The dataset used for this analysis is a dummy dataset with 10,000 rows containing various demographic and banking information for customers, with no missing values.
- Exploratory Data Analysis (EDA): To understand the distribution and relationships within the data.
- Feature Engineering: Creation of additional features like Credit Score to Age Ratio and Balance to Salary Ratio for better insights.
- Class Imbalance Handling: Use of SMOTE (Synthetic Minority Over Sampling Technique) to balance the dataset.
- Model Building: Development of multiple predictive models including SVM (with and without SMOTE), Random Forest, and Neural Networks.
- Model Evaluation: Models are evaluated based on their accuracy and the rate of false negatives.
- Inferences: Derived from plots and model outcomes to understand the characteristics of churning and remaining customers.
The Neural Network model achieved the best performance with an accuracy of around 86% and a false negative rate of 2.11%, indicating a high predictive capability for actual churn events.

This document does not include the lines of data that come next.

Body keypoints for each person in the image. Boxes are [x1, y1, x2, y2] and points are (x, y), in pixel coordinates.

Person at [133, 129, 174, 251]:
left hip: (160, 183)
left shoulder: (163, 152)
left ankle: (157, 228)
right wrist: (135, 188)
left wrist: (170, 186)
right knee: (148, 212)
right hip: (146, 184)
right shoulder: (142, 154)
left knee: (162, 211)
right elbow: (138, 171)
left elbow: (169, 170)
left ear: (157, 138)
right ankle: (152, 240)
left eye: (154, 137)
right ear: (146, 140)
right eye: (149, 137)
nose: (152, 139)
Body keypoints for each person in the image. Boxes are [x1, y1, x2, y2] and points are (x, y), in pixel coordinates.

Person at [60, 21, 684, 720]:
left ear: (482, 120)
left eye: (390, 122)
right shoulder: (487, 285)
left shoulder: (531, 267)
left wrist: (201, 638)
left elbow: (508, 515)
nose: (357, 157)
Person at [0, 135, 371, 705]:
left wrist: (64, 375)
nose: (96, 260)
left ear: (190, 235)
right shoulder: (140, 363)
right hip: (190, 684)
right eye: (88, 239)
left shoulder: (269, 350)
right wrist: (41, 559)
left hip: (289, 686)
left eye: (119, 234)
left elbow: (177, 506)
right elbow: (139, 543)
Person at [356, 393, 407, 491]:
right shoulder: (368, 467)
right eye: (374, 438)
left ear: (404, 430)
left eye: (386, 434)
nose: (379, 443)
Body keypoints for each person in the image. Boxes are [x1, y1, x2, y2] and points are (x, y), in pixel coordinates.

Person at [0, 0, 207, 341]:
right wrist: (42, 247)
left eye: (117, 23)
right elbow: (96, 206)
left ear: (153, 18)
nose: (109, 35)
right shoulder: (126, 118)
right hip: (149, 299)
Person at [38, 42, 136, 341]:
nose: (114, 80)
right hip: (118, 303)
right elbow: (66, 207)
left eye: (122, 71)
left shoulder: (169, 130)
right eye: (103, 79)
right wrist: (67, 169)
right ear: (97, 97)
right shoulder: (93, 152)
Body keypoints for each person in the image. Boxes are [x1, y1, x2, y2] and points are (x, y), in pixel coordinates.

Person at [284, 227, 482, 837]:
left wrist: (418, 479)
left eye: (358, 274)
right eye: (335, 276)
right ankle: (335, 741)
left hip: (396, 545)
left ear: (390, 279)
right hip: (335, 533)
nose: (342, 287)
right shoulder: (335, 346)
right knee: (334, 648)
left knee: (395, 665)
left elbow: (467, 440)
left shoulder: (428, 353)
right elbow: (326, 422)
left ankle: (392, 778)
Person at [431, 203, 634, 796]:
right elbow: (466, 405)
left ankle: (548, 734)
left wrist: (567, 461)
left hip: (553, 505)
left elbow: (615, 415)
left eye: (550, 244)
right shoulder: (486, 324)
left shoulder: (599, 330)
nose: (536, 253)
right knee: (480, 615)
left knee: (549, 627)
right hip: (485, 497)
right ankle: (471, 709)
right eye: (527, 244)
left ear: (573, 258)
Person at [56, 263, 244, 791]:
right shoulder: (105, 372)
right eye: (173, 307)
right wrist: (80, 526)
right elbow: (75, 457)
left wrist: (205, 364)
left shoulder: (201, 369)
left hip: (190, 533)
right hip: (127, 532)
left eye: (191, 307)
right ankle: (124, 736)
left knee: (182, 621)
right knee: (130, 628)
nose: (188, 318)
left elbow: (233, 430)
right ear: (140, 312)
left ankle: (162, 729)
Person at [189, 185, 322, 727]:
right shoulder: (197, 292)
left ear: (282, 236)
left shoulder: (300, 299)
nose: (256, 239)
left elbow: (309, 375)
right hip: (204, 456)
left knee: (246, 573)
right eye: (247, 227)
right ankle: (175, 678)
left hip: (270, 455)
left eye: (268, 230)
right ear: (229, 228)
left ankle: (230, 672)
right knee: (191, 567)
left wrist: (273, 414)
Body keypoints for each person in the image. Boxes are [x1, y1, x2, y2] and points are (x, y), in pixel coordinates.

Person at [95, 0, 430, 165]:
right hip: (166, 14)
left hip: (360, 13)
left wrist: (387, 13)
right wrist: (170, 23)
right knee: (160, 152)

- Assess and refine product offerings.
- Further explore the lack of distinctions in credit score and tenure between churned and retained customers through customer feedback surveys.
- Develop personalized strategies to retain customers with significant account balances.
- Implement continuous monitoring of strategy effectiveness.
- Enhance the collaboration between data analysis teams and customer support.
- Launch educational campaigns for customers to make informed financial decisions.
- Encourage and utilize customer feedback for improvements.
- Promote collaboration between various teams to enhance customer satisfaction and retention.